* YOUR INSTRUCTIONS: Examine each line of the data, and copy the ones containing "scroll".

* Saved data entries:

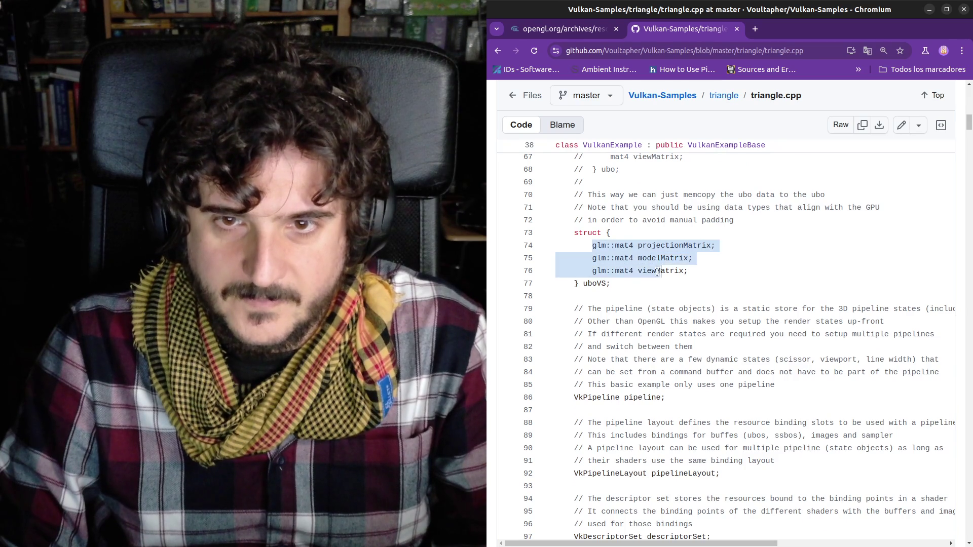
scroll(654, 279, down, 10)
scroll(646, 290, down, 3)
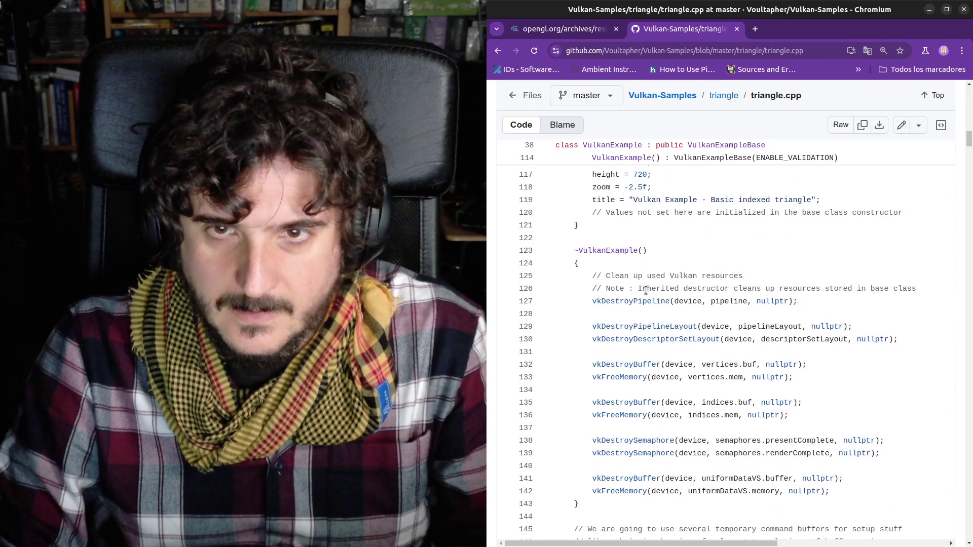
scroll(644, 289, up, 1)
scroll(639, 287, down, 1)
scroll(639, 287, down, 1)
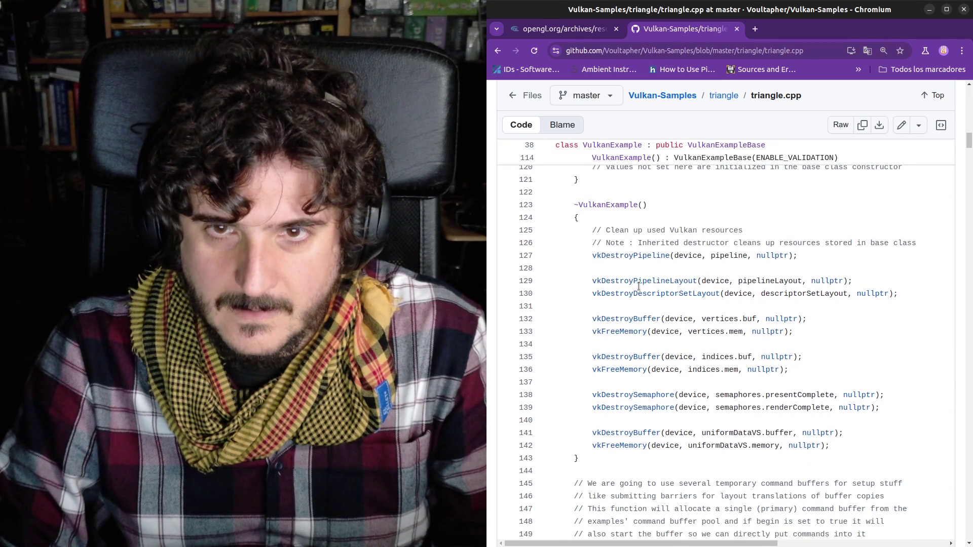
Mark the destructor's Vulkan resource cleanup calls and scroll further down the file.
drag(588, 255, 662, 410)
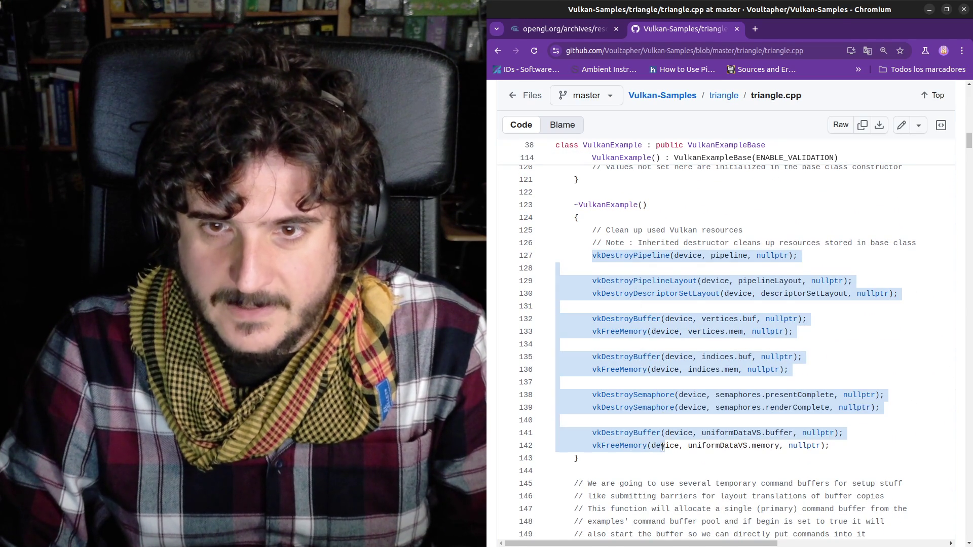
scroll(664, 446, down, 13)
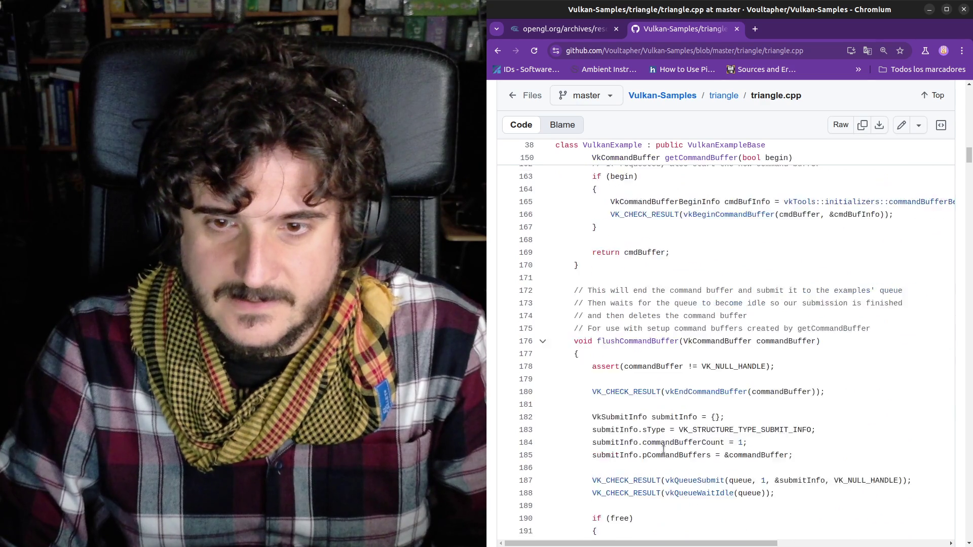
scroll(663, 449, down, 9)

* TASK RESPONSE:
scroll(654, 279, down, 10)
scroll(646, 290, down, 3)
scroll(644, 289, up, 1)
scroll(639, 287, down, 1)
scroll(639, 287, down, 1)
Mark the destructor's Vulkan resource cleanup calls and scroll further down the file.
scroll(664, 446, down, 13)
scroll(663, 449, down, 9)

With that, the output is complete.